Quote from: CRKrueger;568292Hmm, which Theme?  You mean the little guys getting drawn into their particular Supernatural Society?

This one, and more specifically, getting drawn into supernatural weirdness in detriment of an ordinary life. The Vigil eats away at a hunter's humanity no less than a vampire's Beast or a mage's hubris.

Marleycat

#12
I agree with what you said Butcher also Mage with the objective reality until archmastery at least makes it much more crossover friendly and far more internally consistent than Ascension was. In fact the hardwired morality schemes for everyone makes the overall setting far more horror than urban fantasy like the OWoD.

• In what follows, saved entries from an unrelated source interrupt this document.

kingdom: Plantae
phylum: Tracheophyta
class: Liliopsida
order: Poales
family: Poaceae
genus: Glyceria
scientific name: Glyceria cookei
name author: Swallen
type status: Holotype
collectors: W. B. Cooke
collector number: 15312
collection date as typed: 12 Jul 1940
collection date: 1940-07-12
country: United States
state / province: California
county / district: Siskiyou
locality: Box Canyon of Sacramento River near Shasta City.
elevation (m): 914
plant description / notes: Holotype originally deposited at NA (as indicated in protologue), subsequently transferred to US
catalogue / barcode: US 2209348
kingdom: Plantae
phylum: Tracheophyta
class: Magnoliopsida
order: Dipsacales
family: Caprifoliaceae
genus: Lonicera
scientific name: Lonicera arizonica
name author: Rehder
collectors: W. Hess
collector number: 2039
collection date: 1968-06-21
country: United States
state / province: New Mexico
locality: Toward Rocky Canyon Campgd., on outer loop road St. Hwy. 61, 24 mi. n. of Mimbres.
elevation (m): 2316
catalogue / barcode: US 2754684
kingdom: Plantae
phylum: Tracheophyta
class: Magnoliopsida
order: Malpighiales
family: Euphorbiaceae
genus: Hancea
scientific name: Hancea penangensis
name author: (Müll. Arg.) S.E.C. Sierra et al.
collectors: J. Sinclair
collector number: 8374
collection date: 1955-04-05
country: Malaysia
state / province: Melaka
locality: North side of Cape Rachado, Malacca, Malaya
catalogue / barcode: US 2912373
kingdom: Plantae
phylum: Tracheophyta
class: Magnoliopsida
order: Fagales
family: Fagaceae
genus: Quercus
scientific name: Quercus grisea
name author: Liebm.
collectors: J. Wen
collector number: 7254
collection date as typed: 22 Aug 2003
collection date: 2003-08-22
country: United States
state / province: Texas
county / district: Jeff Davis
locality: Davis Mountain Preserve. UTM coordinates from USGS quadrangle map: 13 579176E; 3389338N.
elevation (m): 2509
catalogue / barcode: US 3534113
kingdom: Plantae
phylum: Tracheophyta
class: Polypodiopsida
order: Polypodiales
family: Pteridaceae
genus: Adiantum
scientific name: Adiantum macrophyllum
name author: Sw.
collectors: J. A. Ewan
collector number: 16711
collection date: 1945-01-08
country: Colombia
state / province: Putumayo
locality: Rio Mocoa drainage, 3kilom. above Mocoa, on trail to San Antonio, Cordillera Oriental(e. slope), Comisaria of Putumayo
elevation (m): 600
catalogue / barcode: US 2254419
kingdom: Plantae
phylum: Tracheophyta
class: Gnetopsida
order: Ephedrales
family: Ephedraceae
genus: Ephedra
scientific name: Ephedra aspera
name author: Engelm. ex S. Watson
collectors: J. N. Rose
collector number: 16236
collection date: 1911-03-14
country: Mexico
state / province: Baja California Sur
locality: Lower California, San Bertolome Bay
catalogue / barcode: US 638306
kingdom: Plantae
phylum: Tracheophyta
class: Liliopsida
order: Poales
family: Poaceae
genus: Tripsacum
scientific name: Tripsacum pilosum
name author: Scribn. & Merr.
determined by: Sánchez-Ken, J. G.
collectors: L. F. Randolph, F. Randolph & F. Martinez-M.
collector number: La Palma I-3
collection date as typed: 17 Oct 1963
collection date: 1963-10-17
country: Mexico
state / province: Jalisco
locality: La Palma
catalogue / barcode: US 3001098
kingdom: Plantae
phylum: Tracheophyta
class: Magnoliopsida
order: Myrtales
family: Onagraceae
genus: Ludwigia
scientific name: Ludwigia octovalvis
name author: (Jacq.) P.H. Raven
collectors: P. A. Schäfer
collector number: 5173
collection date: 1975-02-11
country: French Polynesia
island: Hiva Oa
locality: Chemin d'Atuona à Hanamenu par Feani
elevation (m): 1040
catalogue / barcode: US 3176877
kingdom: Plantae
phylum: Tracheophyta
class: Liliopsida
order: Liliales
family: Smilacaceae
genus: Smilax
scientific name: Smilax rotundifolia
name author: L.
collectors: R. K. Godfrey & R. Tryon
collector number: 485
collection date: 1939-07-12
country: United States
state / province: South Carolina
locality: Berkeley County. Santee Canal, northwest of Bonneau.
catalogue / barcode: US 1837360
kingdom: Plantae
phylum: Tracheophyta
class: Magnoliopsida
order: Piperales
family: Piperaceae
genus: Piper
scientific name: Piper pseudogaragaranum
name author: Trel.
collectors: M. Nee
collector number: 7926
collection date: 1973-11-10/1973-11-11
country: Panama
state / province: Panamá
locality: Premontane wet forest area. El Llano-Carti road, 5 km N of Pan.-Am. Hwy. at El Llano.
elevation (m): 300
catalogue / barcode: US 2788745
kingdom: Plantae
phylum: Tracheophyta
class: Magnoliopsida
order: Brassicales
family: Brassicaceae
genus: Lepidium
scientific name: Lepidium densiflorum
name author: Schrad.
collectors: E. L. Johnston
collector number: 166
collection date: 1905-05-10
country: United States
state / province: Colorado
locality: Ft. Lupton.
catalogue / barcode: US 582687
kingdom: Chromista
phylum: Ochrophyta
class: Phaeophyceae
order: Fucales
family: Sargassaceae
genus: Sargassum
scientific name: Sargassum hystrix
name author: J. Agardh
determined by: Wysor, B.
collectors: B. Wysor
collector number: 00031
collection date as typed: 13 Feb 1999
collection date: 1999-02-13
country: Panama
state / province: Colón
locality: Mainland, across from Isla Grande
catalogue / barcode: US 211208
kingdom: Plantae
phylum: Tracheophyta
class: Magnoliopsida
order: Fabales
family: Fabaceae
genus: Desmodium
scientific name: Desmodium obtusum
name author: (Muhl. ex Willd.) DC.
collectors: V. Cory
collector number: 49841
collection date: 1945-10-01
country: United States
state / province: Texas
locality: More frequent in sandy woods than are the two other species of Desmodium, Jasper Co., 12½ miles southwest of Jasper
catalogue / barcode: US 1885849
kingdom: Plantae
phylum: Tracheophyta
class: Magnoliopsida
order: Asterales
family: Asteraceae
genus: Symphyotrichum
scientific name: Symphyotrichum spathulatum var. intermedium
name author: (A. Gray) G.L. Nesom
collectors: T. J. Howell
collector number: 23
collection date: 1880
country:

I think the tier system out of HtV is the second best thing in the NWoD right behind the blue line and right before taking subjective reality out back and shooting it in head.
Don\'t mess with cats we kill wizards in one blow.;)

Skywalker

One of the best things about HtV is that it has good simplified subsystems for Vampires, Werewolves and Mages. It makes for great cross over games in a way that WoD doesn't otherwise.

Marleycat

Quote from: Skywalker;568368One of the best things about HtV is that it has good simplified subsystems for Vampires, Werewolves and Mages. It makes for great cross over games in a way that WoD doesn't otherwise.

I said that earlier but I wasn't clear about it. I mentioned the suppliments for HtV but didn't clarify.  Witchhunters and others with the simplified antagonist schemes are so totally usuable with EVERY line. Worth getting the game just for that alone.